4/7/18

Un gato verde


Anoche volvía del teatro por el camino de siempre. La ciudad iluminada con la tenue luz de las farolas de un jueves de primavera que parece un martes de febrero. Dos manzanas antes de mi casa doblé la esquina y atajé por un pequeño pasadizo, por donde casi nunca pasa nadie, y ahí, justo en medio, me encontré con el gato verde.

El verde es el color de la suerte, pero la suerte puede ser buena o mala. Por eso es también el color de la esperanza: suerte y esperanza van siempre cogidas de la mano. La esperanza se deposita sobre la suerte, y la suerte se alimenta de la esperanza, la utiliza para atraer a los incautos y jugar con ellos.

El gato no se inmutó con mi presencia. Siguió lamiéndose la pata delantera durante unos minutos. Me acerqué con precaución, debatiéndome sobre cuál sería mi próximo paso. Si bien es cierto que un encuentro con un gato verde es algo único y maravilloso, también lo es que muchos de los que se acercan a ellos con avaricia terminan con sus destinos truncados. A la suerte no se le exige; la suerte concede… o no.

Fue el gato el que tomó la iniciativa y empezó a caminar. Todavía no me había dirigido una sola mirada. A pesar de ello, entendí su avance como una invitación y comencé a seguirle. Se movía a paso ligero, siempre por calles vacías de peatones. Si pasaba algún vehículo ocasional, el gato se escondía bajo un coche o en el hueco de una alcantarilla.
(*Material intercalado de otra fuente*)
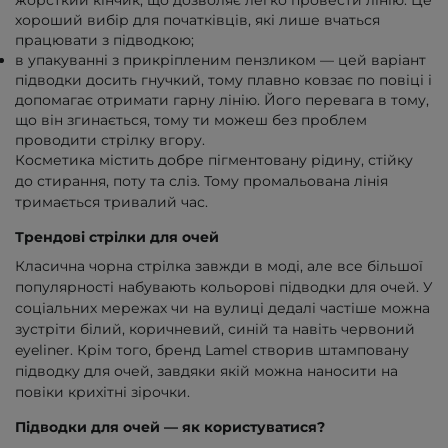
жорсткий кінчик, що дозволяє легко провести лінію. Це
хороший вибір для початківців, які лише вчаться
працювати з підводкою;
в упакуванні з прикріпленим пензликом — цей варіант
підводки досить гнучкий, тому плавно ковзає по повіці і
допомагає отримати гарну лінію. Його перевага в тому,
що він згинається, тому ти можеш без проблем
проводити стрілку вгору.
Косметика містить добре пігментовану рідину, стійку
до стирання, поту та сліз. Тому промальована лінія
тримається тривалий час.
Трендові стрілки для очей
Класична чорна стрілка завжди в моді, але все більшої
популярності набувають кольорові підводки для очей. У
соціальних мережах чи на вулиці дедалі частіше можна
зустріти білий, коричневий, синій та навіть червоний
eyeliner. Крім того, бренд Lamel створив штамповану
підводку для очей, завдяки якій можна наносити на
повіки крихітні зірочки.
Підводки для очей — як користуватися?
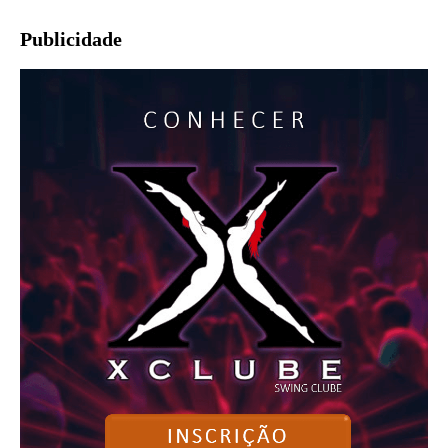
Publicidade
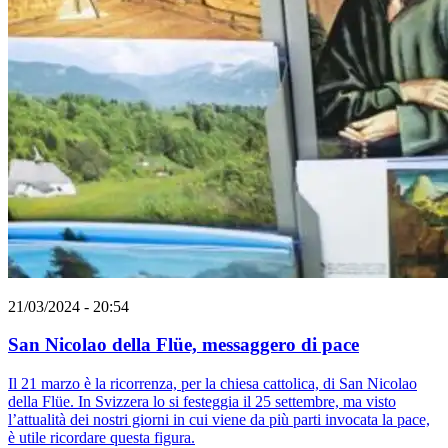
21/03/2024 - 20:54
San Nicolao della Flüe, messaggero di pace
Il 21 marzo è la ricorrenza, per la chiesa cattolica, di San Nicolao
della Flüe. In Svizzera lo si festeggia il 25 settembre, ma visto
l’attualità dei nostri giorni in cui viene da più parti invocata la pace,
è utile ricordare questa figura.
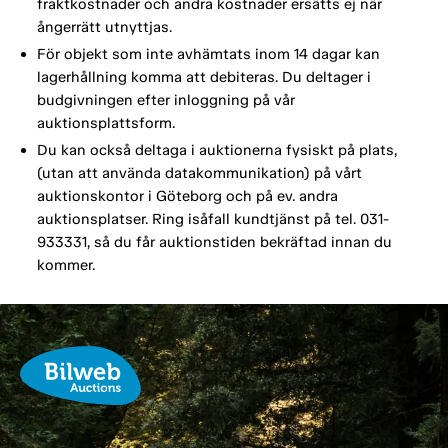
fraktkostnader och andra kostnader ersätts ej när
ångerrätt utnyttjas.
För objekt som inte avhämtats inom 14 dagar kan
lagerhållning komma att debiteras. Du deltager i
budgivningen efter inloggning på vår
auktionsplattsform.
Du kan också deltaga i auktionerna fysiskt på plats,
(utan att använda datakommunikation) på vårt
auktionskontor i Göteborg och på ev. andra
auktionsplatser. Ring isåfall kundtjänst på tel. 031-
933331, så du får auktionstiden bekräftad innan du
kommer.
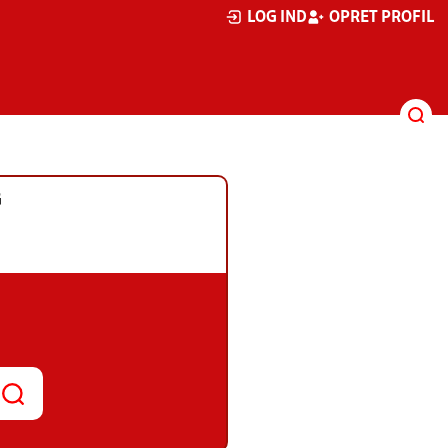
LOG IND
OPRET PROFIL
G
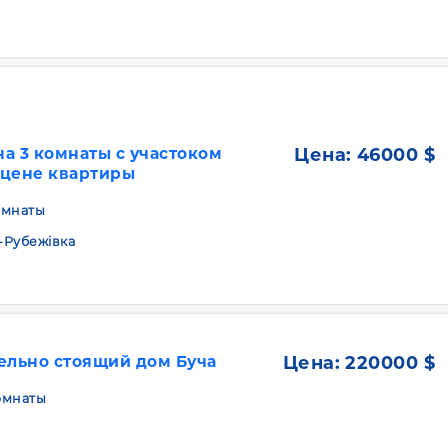
а 3 комнаты с участоком
Цена:
46000 $
о цене квартиры
комнаты
-Рубежівка
ельно стоящий дом Буча
Цена:
220000 $
комнаты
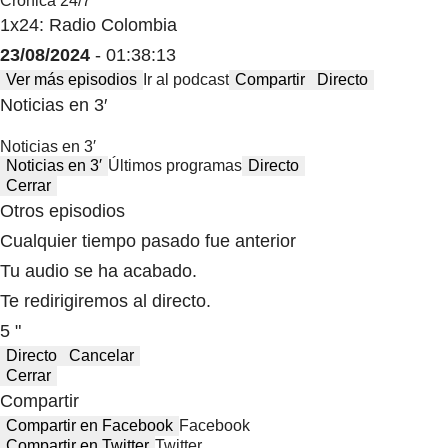
Crónica 24/7
1x24: Radio Colombia
23/08/2024
- 01:38:13
Ver más episodios
Ir al podcast
Compartir
Directo
Noticias en 3′
Noticias en 3′
Noticias en 3′
Últimos programas
Directo
Cerrar
Otros episodios
Cualquier tiempo pasado fue anterior
Tu audio se ha acabado.
Te redirigiremos al directo.
5 "
Directo
Cancelar
Cerrar
Compartir
Compartir en Facebook
Facebook
Compartir en Twitter
Twitter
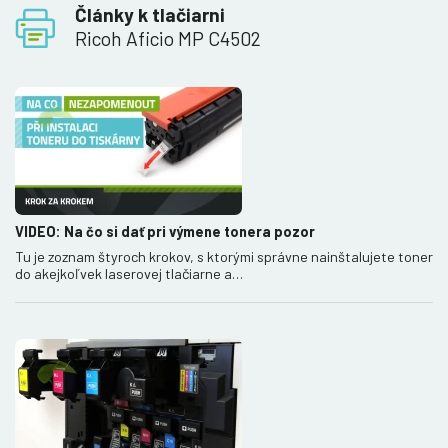
Články k tlačiarni
Ricoh Aficio MP C4502
VIDEO: Na čo si dať pri výmene tonera pozor
Tu je zoznam štyroch krokov, s ktorými správne nainštalujete toner
do akejkoľvek laserovej tlačiarne a…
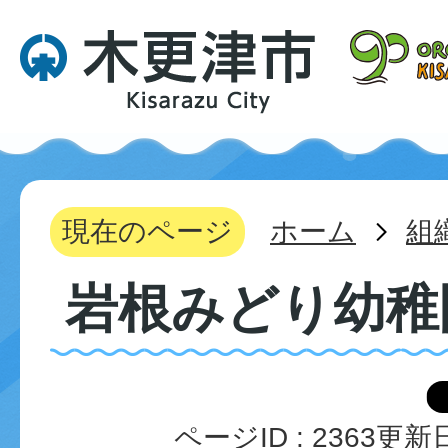
現在のページ
ホーム
組
岩根みどり幼稚
ページID :
2363
更新日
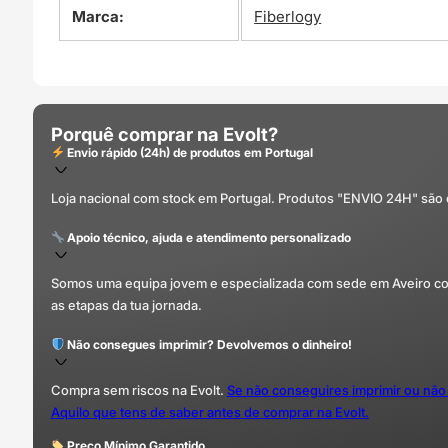
Marca:
Fiberlogy
Porquê comprar na Evolt?
Envio rápido (24h) de produtos em Portugal
Loja nacional com stock em Portugal. Produtos "ENVIO 24H" são
Apoio técnico, ajuda e atendimento personalizado
Somos uma equipa jovem e especializada com sede em Aveiro com 
as etapas da tua jornada.
Não consegues imprimir? Devolvemos o dinheiro!
Compra sem riscos na Evolt.
Se não conseguires imprimir ou não
Aquilo que tens de saber antes de comprar na Evolt.
Preço Mínimo Garantido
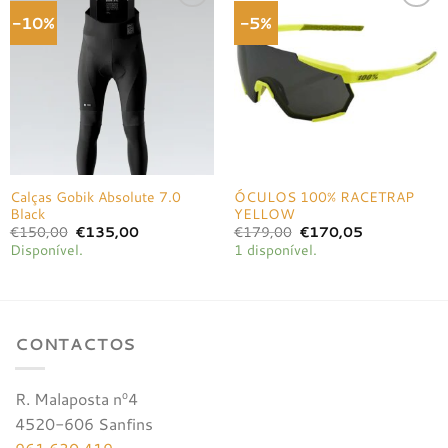
-10%
-5%
Adicionar
Adicionar
à lista de
à lista de
desejos
desejos
Calças Gobik Absolute 7.0
ÓCULOS 100% RACETRAP
Black
YELLOW
O
O
O
O
€
150,00
€
135,00
€
179,00
€
170,05
preço
preço
preço
preço
Disponível.
1 disponível.
original
atual
original
atual
era:
é:
era:
é:
€150,00.
€135,00.
€179,00.
€170,05.
CONTACTOS
R. Malaposta nº4
4520-606 Sanfins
Sentía una mezcla de excitación y miedo. No sé cuántas calles recorrimos, cada vez había menos luces encendidas en las ventanas. Procuraba mantener siempre una distancia de unos dos metros con el gato para no asustarle o provocarle, y me movía haciendo el mínimo ruido, sin movimientos bruscos.

Algunas veces, en alguna intersección el gato se detenía, quizá observando, quizá esperando. En esos momentos sentía la necesidad de acercarme por fin a él y tocarlo con una caricia. Al fin y al cabo, dicen que la suerte recompensa a los valientes. Pero también es cierto que es orgullosa y gusta de arrastrar al fango a todo aquel que se atreva a levantar su cabeza por encima de la de ella. Juzgué además que el estar siguiendo a aquel animal por innumerables calles desconocidas era en sí un acto de valentía. Hacía tiempo que estaba en su territorio, perdido, dejándome caer en una posible trampa, convirtiéndome a sabiendas en su pasatiempo.

Pensé que la relación entre suerte y esperanza es desigual. La esperanza no podría existir si no existiese la suerte, pero incluso cuando se ha perdido toda esperanza, puede aparecer un golpe de suerte. La esperanza, además de verde, es blanca, pero la suerte tiene miles de caras. La esperanza es siempre un poco egoísta, uno espera que se cumplan sus propios deseos; la suerte es neutral, pero mucho más perversa.

Llegamos a un solar arenoso. El gato se subió a un montículo de escombros y fue la primera vez que me miró. Sus ojos eran de color naranja intenso, y su fulgor me trajo cierta paz. Quizá la neutralidad sea en esencia más perversa que la subjetividad. El gato dio media vuelta y con tres saltos ágiles escaló el muro. Cuando llegué a asomarme, ya había desaparecido de mi vista. Sería una locura intentar buscarlo ahora.

Volví al montículo de escombros. Bajo el lugar donde me había dirigido aquella mirada, encontré un cigarrillo atado con un lacito rojo. No tenía mechero ni cerillas a mano, y pensé que sin duda alguna el gato sabía ese detalle. Me dirigí de vuelta a casa. Era ya muy tarde y no se veía un alma; las ventanas de todas las casas estaban sin luz. Caminaba con el cigarro apagado en la boca como en un acto reflejo, aún con su lazo atado. No me sentía especialmente estúpido por aquel extraño paseo, había sido un viaje nocturno, sin recompensa tangible, pero pensaba en aquellas horas perdidas como una experiencia. Quizá todo el periplo valía la pena por haber visto esos ojos naranjas.
Dos manzanas antes de mi casa, doblé la esquina y entonces lo vi: las calles ardían con un incendio inextinguible.